JOB ITEM: Look over the data below and give the number of lines containing the word "APERTURE", with no other words.

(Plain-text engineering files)
◇ ◇ ◇
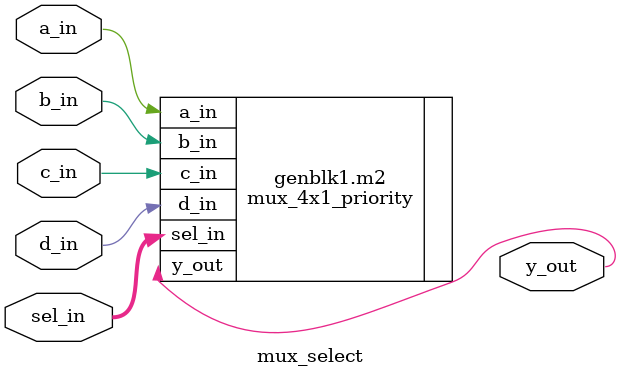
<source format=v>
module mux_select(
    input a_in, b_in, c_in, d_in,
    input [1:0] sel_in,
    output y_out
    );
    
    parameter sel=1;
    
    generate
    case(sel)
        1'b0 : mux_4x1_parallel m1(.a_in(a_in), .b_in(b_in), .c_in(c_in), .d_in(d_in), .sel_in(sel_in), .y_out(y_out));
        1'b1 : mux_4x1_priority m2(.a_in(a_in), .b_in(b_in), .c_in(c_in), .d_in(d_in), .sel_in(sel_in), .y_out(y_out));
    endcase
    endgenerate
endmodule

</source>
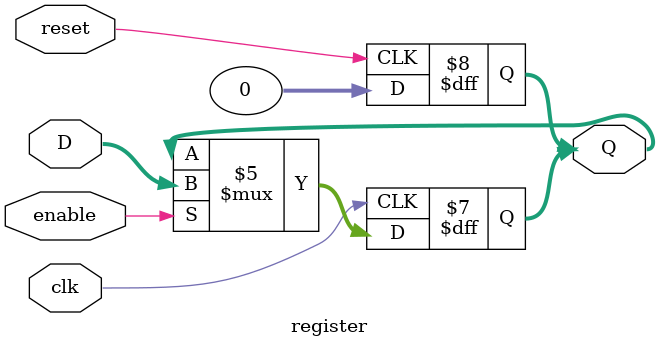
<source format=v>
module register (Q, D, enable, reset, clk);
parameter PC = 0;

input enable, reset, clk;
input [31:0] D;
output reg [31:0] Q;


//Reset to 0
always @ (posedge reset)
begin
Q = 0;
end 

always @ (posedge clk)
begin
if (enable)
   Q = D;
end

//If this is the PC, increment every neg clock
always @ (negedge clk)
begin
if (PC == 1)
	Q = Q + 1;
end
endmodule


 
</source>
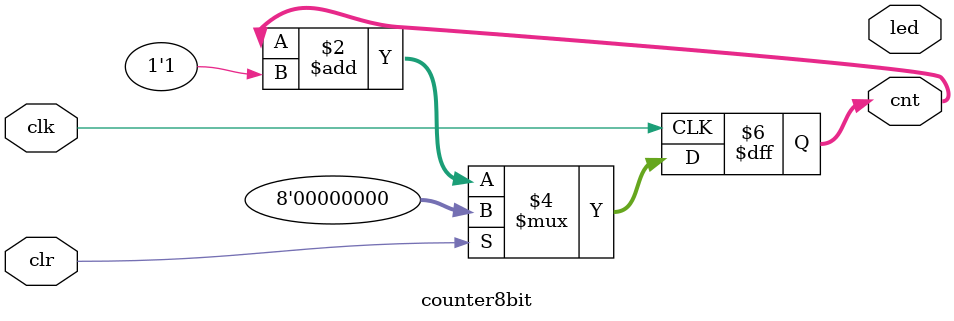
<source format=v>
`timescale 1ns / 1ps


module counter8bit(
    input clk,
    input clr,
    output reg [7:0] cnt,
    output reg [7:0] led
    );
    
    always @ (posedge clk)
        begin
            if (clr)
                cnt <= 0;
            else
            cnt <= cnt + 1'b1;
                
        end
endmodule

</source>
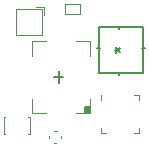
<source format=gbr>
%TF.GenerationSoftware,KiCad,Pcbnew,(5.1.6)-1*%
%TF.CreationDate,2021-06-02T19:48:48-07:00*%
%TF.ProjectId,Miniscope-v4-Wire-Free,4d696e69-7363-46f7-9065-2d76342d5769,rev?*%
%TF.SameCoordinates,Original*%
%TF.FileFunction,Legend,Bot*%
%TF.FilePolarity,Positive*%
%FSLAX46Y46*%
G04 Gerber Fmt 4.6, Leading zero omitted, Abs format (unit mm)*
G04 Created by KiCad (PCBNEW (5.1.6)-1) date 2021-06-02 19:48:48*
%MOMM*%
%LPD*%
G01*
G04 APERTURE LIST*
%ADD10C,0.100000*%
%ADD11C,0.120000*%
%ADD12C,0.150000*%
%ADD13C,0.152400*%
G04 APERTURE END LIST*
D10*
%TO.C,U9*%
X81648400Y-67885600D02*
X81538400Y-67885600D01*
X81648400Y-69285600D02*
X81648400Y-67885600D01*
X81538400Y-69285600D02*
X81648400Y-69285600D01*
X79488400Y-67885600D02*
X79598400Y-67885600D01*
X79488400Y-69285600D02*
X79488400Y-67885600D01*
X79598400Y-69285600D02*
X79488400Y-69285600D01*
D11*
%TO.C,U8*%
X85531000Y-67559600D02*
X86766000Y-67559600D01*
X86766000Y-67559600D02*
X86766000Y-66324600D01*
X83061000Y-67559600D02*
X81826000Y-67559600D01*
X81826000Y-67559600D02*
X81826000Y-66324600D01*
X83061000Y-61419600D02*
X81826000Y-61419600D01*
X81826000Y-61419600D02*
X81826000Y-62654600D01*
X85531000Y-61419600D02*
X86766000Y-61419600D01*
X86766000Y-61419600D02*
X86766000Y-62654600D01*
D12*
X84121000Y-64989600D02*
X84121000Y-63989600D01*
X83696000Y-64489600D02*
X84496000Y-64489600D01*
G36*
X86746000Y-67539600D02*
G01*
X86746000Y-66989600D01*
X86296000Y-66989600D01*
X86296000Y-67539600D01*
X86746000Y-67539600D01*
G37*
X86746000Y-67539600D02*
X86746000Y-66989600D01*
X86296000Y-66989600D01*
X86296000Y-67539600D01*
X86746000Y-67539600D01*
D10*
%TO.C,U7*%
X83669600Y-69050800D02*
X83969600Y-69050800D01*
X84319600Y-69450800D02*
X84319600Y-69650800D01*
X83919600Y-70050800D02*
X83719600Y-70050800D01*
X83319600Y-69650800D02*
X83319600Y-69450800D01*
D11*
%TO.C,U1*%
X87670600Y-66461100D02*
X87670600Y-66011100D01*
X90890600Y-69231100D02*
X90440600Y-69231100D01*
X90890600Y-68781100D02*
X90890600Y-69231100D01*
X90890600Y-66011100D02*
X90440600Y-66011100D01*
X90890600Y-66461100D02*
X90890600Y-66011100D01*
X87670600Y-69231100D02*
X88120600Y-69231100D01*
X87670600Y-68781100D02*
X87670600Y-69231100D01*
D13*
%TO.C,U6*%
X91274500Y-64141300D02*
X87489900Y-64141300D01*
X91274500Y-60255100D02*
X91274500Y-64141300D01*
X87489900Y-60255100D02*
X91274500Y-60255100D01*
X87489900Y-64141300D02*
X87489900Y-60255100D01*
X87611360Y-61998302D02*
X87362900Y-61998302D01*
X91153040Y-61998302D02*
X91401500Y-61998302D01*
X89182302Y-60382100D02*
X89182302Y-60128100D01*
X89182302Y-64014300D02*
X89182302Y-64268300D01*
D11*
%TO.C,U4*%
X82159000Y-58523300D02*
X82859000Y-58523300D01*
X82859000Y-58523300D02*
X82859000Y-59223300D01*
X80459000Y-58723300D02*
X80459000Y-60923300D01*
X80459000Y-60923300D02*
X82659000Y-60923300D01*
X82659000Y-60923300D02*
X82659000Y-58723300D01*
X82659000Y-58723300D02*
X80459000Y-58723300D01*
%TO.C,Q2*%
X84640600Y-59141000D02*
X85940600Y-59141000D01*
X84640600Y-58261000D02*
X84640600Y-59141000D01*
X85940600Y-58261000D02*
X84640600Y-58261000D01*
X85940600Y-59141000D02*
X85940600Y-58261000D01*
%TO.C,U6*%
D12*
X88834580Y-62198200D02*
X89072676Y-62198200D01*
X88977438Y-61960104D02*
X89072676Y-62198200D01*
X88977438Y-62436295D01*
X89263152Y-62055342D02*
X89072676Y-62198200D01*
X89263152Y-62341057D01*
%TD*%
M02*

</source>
◇ ◇ ◇
RESPONSE AREA: 2